En prisión encontró algo que no había tenido en años: continuidad. Un espacio que no cambiaba cada semana, un tiempo largo que podía dedicar a comprender, aprender y ordenar su cabeza. Con la libertad condicional, empezó a trabajar en el campo —una labor física y estable que le devolvió cierta sensación de utilidad— y, a partir de ahí, imaginó algo que nunca había contemplado: un futuro ligado a la agricultura. Esa experiencia cotidiana, repetida día tras día, fue encajando hasta convertirse en la idea de crear una pequeña sociedad limitada que hoy ya es una realidad. No habla de ambición ni de éxito; habla de reparación. De construir algo propio que le permita sostenerse y, sobre todo, seguir ayudando a quienes le esperan lejos, en Gaza.
Muy distinto es el caso de Marcos, cuyo tránsito por la cárcel ha sido una sucesión de recaídas y esfuerzos por levantarse una vez más. Con 47 años, ha pasado casi 20 en prisión, y durante un tiempo, la UTE fue su único punto firme: un lugar donde la disciplina diaria, las terapias y las responsabilidades compartidas lo obligaron a mirar de frente a una adicción tan persistente como dañina: con 12 años ya fumaba porros y con 15 se había iniciado en la heroína. “He aprendido a pedir ayuda”, cuenta, como si todavía le costara creérselo. El CIS es ahora la prueba de ese aprendizaje. Ha trabajado en varios restaurantes gracias a la oportunidad que le ofreció una antigua interna de Zuera y hoy trabaja en unos grandes almacenes, una oportunidad que intenta conservar como si fuera una tabla de salvación. Cuando sale de permiso o de fin de semana, se aloja en un piso de acogida de los Padres Mercedarios. No tiene más red que esa y la que le ofrece el CIS. Por eso, para él, cada día es un examen silencioso: levantarse, ir a trabajar, volver a tiempo, mantener la rutina. No promete nada, solo se lo toma en serio.

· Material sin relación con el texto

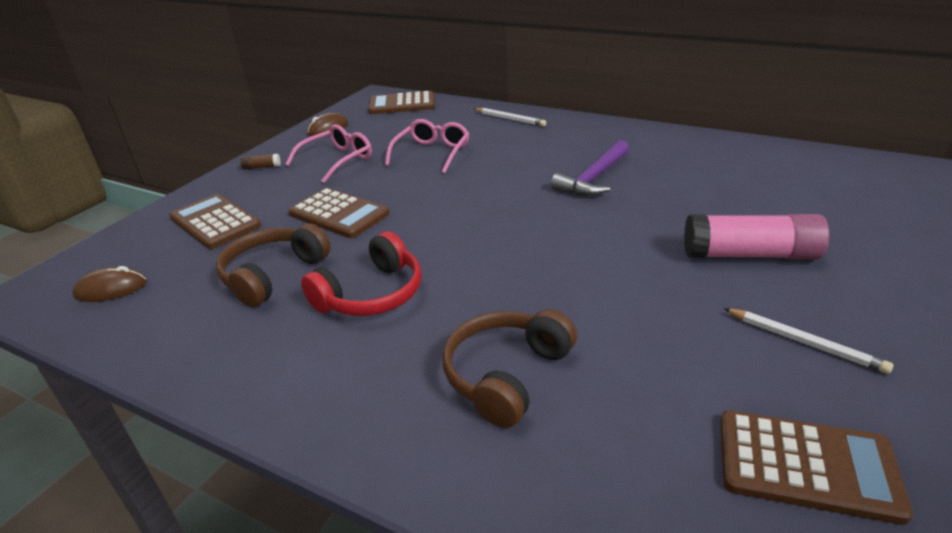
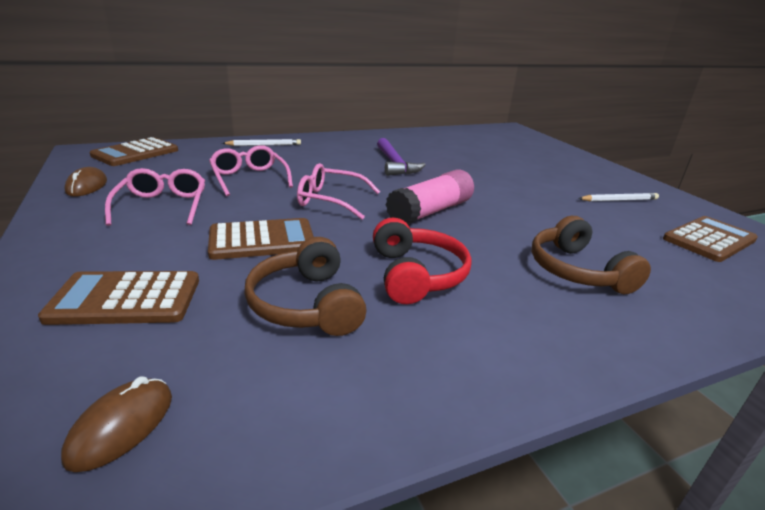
camera: 55 degrees left, 5 degrees down
brown glue stick [240,154,281,170] -> none
pink glue stick [684,214,829,260] -> pink glue stick moved to [386,169,474,224]
none -> pink glasses [297,163,380,220]

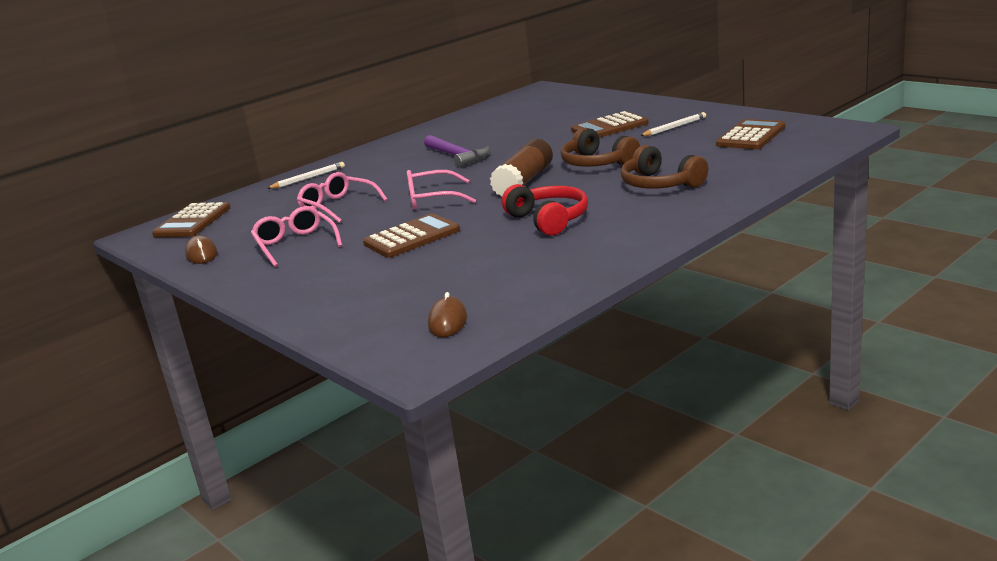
camera: 15 degrees left, 5 degrees down
brown calculator [38,271,199,325] -> brown calculator moved to [571,111,648,138]
brown headphones [244,237,366,336] -> brown headphones moved to [561,127,640,167]
pink glue stick [386,169,474,224] -> brown glue stick [490,139,553,196]

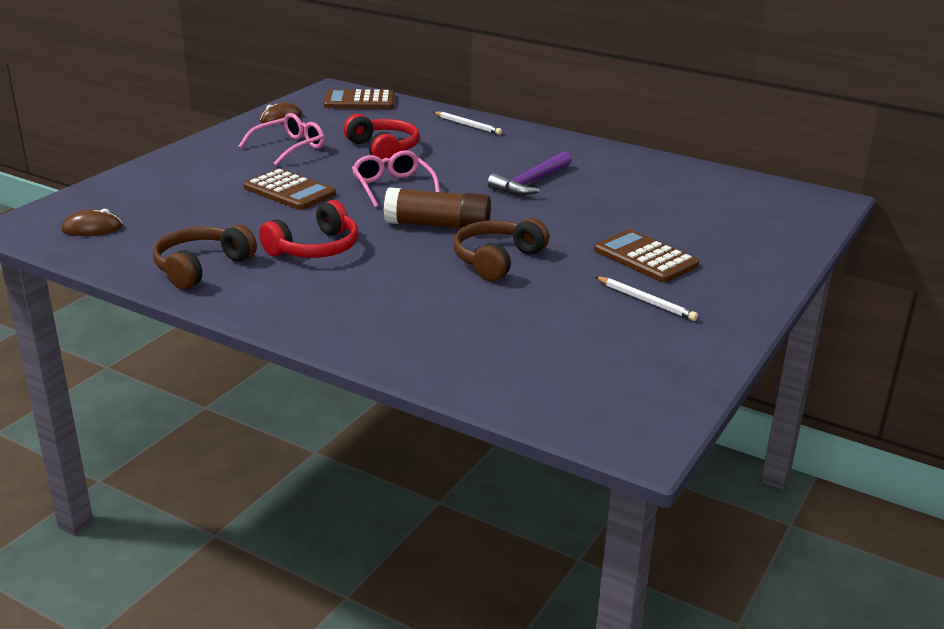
camera: 70 degrees right, 5 degrees up
pink glasses [297,172,388,223] -> red headphones [344,114,420,163]
brown headphones [621,145,708,189] -> brown headphones moved to [153,224,257,289]
brown calculator [716,119,785,149] -> none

El CIS, y eso ha de quedar claro, no garantiza finales felices. Lo que ofrece es margen: un horario real, un sueldo que llega de fuera, una ventana que el propio interno debe abrir y sostener. Ibrahim lo vive como la posibilidad de reconstruirse sin que la urgencia lo arrastre otra vez; Marcos, como la oportunidad —quizá la última— de no volver atrás. En ambos casos, la educación que recibieron dentro de la prisión no es un adorno ni un requisito administrativo: es el hilo que les permitió empezar a imaginar algo distinto. Y el impacto es claro: “Aquellas personas que han hecho actividades en prisión —educativas, culturales, de intervención— reinciden menos. Ocho de cada diez no vuelven”, explica Gil.
Y quizá por eso, cuando uno escucha sus historias, no encuentra redenciones completas ni relatos cerrados. Encuentra algo más frágil y más verdadero: la convicción, todavía en construcción, de que la vida que les espera fuera puede parecerse un poco —solo un poco— a una vida elegida.